[BUG][Spark] Auto Compaction trigger logic is not consistent with documentation #4045

mwc360 · 2025-01-14T00:41:09Z

Bug

The logic for when auto compaction is triggered does not work as documented: already compacted files (files that are >= minFileSize (or maxFileSize / 2) seem to be counted towards the minNumFiles for compaction to be triggered.

Which Delta project/connector is this regarding?

Describe the problem

Already compacted files (files that are >= minFileSize (or maxFileSize / 2) seem to be counted towards the minNumFiles for compaction to be triggered. This results in compactions running more frequently as the number of compacted files increases and approaches minNumFiles.

Steps to reproduce

# RUN ON CLUSTER w/ 2x8vCore Workers
spark.conf.set("spark.databricks.delta.autoCompact.minNumFiles", "50")
spark.conf.set("spark.databricks.delta.autoCompact.maxFileSize", "134217728b")

spark.sql(f"""
    CREATE TABLE dbo.ac_test
    TBLPROPERTIES ('delta.autoOptimize.autoCompact' = 'true')
""")

- [Data entries]:

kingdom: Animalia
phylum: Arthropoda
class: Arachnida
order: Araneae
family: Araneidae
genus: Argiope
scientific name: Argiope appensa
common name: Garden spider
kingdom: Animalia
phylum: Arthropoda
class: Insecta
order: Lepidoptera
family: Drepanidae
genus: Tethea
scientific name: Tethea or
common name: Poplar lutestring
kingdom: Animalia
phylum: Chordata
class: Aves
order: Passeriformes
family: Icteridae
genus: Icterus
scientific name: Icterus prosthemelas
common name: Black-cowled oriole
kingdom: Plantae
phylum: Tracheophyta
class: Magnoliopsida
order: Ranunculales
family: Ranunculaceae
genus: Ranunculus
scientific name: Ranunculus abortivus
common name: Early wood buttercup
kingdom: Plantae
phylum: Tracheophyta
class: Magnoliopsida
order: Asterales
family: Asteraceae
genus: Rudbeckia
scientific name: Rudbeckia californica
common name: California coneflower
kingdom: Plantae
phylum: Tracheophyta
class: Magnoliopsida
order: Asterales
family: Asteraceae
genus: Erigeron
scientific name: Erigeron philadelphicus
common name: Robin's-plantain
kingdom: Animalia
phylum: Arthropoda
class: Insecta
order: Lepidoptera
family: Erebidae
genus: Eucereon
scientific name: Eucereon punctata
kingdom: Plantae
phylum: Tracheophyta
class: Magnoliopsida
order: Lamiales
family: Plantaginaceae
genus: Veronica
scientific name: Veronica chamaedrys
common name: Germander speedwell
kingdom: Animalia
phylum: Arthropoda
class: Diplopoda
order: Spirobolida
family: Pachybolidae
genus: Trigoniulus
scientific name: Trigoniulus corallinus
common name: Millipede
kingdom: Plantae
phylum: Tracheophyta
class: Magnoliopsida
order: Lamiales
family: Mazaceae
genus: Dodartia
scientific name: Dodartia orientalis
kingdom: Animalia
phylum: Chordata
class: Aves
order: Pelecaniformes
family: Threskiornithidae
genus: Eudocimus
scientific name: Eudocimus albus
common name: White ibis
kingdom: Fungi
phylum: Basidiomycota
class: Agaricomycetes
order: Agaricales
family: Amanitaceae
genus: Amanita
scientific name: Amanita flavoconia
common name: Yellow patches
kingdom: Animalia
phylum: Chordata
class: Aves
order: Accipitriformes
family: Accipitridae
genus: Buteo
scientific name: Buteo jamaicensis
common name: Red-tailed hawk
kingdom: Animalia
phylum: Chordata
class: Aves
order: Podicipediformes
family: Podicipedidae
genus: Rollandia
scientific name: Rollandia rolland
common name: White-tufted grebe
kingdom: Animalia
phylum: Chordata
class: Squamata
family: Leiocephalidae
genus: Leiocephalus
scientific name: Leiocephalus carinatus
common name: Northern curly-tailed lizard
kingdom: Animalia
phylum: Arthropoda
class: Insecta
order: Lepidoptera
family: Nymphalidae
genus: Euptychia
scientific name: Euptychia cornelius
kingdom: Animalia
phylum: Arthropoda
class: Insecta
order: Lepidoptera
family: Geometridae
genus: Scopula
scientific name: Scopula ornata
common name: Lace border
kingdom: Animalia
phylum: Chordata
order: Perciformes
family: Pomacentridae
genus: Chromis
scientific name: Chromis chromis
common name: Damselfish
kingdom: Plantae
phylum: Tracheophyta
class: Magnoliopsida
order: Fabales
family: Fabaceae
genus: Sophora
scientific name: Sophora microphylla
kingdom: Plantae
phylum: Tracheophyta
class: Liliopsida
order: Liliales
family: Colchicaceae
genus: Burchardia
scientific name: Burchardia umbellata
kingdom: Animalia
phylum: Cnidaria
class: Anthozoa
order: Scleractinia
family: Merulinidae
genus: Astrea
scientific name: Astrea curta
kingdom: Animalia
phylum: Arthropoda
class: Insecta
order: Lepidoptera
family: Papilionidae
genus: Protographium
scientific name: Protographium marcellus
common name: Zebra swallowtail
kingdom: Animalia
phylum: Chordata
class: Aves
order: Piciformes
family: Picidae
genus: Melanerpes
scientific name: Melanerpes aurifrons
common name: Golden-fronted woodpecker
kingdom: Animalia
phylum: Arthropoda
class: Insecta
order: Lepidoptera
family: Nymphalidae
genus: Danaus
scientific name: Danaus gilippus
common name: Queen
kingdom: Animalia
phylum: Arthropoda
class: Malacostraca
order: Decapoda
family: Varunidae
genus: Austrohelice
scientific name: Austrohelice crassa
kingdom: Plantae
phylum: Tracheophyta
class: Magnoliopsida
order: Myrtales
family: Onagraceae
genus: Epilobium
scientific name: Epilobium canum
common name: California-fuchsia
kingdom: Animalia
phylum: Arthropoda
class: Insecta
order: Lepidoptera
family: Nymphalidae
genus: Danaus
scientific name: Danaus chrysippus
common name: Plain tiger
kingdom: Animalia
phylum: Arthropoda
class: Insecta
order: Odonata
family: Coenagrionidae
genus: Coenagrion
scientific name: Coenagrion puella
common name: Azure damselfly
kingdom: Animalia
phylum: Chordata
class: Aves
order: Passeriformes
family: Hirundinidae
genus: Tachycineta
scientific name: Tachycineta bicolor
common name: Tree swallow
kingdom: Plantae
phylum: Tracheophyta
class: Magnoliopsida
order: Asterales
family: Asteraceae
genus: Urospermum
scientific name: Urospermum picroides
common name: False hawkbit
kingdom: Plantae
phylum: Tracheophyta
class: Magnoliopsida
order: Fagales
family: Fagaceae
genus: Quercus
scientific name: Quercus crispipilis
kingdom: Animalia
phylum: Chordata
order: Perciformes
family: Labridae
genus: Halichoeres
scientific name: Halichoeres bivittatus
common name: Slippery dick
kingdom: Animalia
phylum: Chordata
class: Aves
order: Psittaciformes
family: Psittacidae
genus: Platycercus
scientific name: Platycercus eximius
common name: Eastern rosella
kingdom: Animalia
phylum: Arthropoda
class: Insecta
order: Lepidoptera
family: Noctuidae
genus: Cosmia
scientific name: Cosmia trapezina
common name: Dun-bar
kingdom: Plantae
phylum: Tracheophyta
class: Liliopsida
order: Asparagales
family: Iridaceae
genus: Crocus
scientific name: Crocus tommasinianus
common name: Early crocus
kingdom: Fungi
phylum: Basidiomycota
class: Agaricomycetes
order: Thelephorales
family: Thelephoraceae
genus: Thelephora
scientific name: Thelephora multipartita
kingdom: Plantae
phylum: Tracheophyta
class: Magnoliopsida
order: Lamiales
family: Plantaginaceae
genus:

- [The task]: Write the next part of the auto compaction bug report, starting right after its last line. The items stand apart from the auto compaction bug report and are separate material.

- [In response]:
import pyspark.sql.functions as sf

for i in range(200):
    data = spark.range(1_000_000) \
            .withColumn("id", sf.monotonically_increasing_id()) \
            .withColumn("category", sf.concat(sf.lit("category_"), (sf.col("id") % 10))) \
            .withColumn("value1", sf.round(sf.rand() * (sf.rand() * 1000), 2)) \
            .withColumn("value2", sf.round(sf.rand() * (sf.rand() * 10000), 2)) \
            .withColumn("value3", sf.round(sf.rand() * (sf.rand() * 100000), 2)) \
            .withColumn("date1", sf.date_add(sf.lit("2022-01-01"), sf.round(sf.rand() * 1000, 0).cast("int"))) \
            .withColumn("date2", sf.date_add(sf.lit("2020-01-01"), sf.round(sf.rand() * 2000, 0).cast("int"))) \
            .withColumn("is_cancelled", (sf.col("id") % 3 != 0))

    data.write.mode('append').option("mergeSchema", "true").saveAsTable(f"dbo.ac_test")

Observed results

I ran 200 iterations of writing to a Delta table in Databricks vs. OSS Delta and logged the active file count following each write operation and with the same exact configs and code, OSS Delta never exceeds the default minNumFiles of 50. As the accumulated right sized files approaches 50, every write operation triggers compaction to take place. In Databricks it is clear that minNumFiles is based only on uncompacted files.

In the above screenshot it can be seen that there's three different points where the compaction frequency increases until every single addition of ~ 16 files puts the total files over 50 and therefore runs compaction.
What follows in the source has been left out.